[Pixel coordinate listings]
######

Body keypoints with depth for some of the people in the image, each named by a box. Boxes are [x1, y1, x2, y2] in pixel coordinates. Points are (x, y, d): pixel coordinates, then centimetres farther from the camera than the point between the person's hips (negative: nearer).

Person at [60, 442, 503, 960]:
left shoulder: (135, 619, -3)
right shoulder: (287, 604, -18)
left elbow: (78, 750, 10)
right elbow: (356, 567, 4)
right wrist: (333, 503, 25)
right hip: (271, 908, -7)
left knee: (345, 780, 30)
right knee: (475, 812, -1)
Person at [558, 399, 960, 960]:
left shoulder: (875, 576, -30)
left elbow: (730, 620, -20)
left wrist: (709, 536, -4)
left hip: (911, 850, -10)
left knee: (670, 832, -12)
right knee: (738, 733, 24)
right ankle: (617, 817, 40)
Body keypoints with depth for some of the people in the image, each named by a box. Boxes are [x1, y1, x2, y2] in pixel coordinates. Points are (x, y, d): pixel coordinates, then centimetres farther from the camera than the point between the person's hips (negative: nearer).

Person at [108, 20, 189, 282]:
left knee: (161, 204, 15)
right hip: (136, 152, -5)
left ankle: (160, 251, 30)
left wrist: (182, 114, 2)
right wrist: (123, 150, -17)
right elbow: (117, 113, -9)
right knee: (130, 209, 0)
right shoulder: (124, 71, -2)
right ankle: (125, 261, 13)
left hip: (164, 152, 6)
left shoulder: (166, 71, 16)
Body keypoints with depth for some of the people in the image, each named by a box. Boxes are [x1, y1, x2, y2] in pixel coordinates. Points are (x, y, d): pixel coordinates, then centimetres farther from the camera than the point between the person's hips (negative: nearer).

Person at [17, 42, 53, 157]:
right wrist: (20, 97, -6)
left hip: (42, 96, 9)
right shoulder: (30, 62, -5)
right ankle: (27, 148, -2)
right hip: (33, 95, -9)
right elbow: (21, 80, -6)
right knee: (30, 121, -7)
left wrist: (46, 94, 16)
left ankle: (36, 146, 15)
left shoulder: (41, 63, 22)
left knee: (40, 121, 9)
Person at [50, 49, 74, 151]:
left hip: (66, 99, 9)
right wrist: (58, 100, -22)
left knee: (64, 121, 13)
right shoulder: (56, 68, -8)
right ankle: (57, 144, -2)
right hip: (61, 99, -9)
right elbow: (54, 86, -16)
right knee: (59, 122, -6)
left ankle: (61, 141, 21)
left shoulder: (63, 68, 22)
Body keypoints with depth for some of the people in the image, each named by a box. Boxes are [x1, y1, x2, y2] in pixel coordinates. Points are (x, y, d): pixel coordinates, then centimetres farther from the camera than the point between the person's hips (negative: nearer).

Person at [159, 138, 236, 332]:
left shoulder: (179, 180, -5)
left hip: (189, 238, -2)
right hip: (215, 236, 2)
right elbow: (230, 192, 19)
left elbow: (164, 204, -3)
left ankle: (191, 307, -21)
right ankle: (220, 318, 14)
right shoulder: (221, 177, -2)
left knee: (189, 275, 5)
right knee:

######

• EXERCISE INSTRUCTIONS: Look above and repeat, character for character, the lines from the first one to the line with "left hip: (66, 99, 9)", counting both.

• WRITTEN SOLUTION:
Body keypoints with depth for some of the people in the image, each named by a box. Boxes are [x1, y1, x2, y2] in pixel coordinates. Points are (x, y, d): pixel coordinates, then centimetres farther from the camera than the point between the person's hips (negative: nearer).

Person at [60, 442, 503, 960]:
left shoulder: (135, 619, -3)
right shoulder: (287, 604, -18)
left elbow: (78, 750, 10)
right elbow: (356, 567, 4)
right wrist: (333, 503, 25)
right hip: (271, 908, -7)
left knee: (345, 780, 30)
right knee: (475, 812, -1)
Person at [558, 399, 960, 960]:
left shoulder: (875, 576, -30)
left elbow: (730, 620, -20)
left wrist: (709, 536, -4)
left hip: (911, 850, -10)
left knee: (670, 832, -12)
right knee: (738, 733, 24)
right ankle: (617, 817, 40)
Body keypoints with depth for some of the people in the image, each named by a box. Boxes are [x1, y1, x2, y2] in pixel coordinates. Points are (x, y, d): pixel coordinates, then centimetres farther from the camera than the point between the person's hips (negative: nearer).

Person at [108, 20, 189, 282]:
left knee: (161, 204, 15)
right hip: (136, 152, -5)
left ankle: (160, 251, 30)
left wrist: (182, 114, 2)
right wrist: (123, 150, -17)
right elbow: (117, 113, -9)
right knee: (130, 209, 0)
right shoulder: (124, 71, -2)
right ankle: (125, 261, 13)
left hip: (164, 152, 6)
left shoulder: (166, 71, 16)
Body keypoints with depth for some of the people in the image, each named by a box. Boxes are [x1, y1, x2, y2] in pixel coordinates. Points are (x, y, d): pixel coordinates, then centimetres farther from the camera than the point between the person's hips (negative: nearer).

Person at [17, 42, 53, 157]:
right wrist: (20, 97, -6)
left hip: (42, 96, 9)
right shoulder: (30, 62, -5)
right ankle: (27, 148, -2)
right hip: (33, 95, -9)
right elbow: (21, 80, -6)
right knee: (30, 121, -7)
left wrist: (46, 94, 16)
left ankle: (36, 146, 15)
left shoulder: (41, 63, 22)
left knee: (40, 121, 9)
Person at [50, 49, 74, 151]:
left hip: (66, 99, 9)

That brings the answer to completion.